Zsh Mailing List Archive
Messages sorted by: Reverse Date, Date, Thread, Author

Re: completion with globbing, take 2



>   } Also, after reading the code, I don't believe it is true that _match
>   } won't do anything without matcher-list set -- see analysis and
>   } questions below.
>
>   Right, I was confused, as Andrej has already pointed out.  (The completion
>   system has a tendency to do that to almost anyone from time to time, even
>   Sven.)

Actually, I'll admit to being heartened to see others getting confused
about this.  It is pretty confusing. :-)

>   On Sep 17,  8:17pm, E. Jay Berkenbilt wrote:
>   } Subject: completion and globbing, part 2
>   }
>   } It occurred to me that if the analysis in my last message was true,
>   } the following would work:
>   [...]
>   } This does, in fact, give me exactly the behavior I'm looking for
>   } without using _expand or _match.
>
>   Does it?  What happens when you complete a pattern that matches only
>   directories?  (I get, it inserts all the directories and adds a slash
>   after only the last one, so if I press TAB again I get completions in
>   that last directory, which seems unlikely to be what you'd want.)

(Dataset entries)
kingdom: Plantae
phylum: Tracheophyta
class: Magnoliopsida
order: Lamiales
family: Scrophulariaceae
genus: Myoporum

> _WRITTEN PROBLEM 1_
List every person named in the mailing-list message about completion with globbing.
> _WRITTEN PROBLEM 2_
Carry the mailing-list message about completion with globbing on from its last sentence, as the next part of the reply.

> _EXERCISE OUTPUT 1_
Andrej, Sven, E. Jay Berkenbilt

> _EXERCISE OUTPUT 2_
Well, in fact, I never do this with rmdir.  I chose it as an example
only because it's easy to work with and has simple completion
functions.  I really use this with cvs add and cvs rm where it is
great.  If I create a bunch of test files, I can do cvs add *TAB and
automatically not get the files that are already registered or files
that are in .cvsignore.  A great timesaver.  What I used to do is 
cvs add `cvs -qn update | fgrep '?' | awk '{print $2}'` (or something
like that) which isn't tooo bad but is obviously not as nice as cvs
add *TAB. :-)

>   Incidentally, the three lines
>
>      ret=1
>      _complete && ret=0
>      return ret
>
>   are equivalent to just
>
>      _complete
>      return
>
>   and if _complete is the last line in the function, you don't even need
>   the `return'.

Nice to know.  So I guess zsh functions are like lisp and perl -- the
value of the last statement is the return value -- but with the
additional feature that return with no arguments returns the last
value.... I'll have to play a bit to see what the real rules are or
check the documentation.  Over time as I gain more experience in more
languages and work with more people's code, I find myself
philosophically leaning more toward the Python mentality of making
everything explicit, but that's another topic for another forum....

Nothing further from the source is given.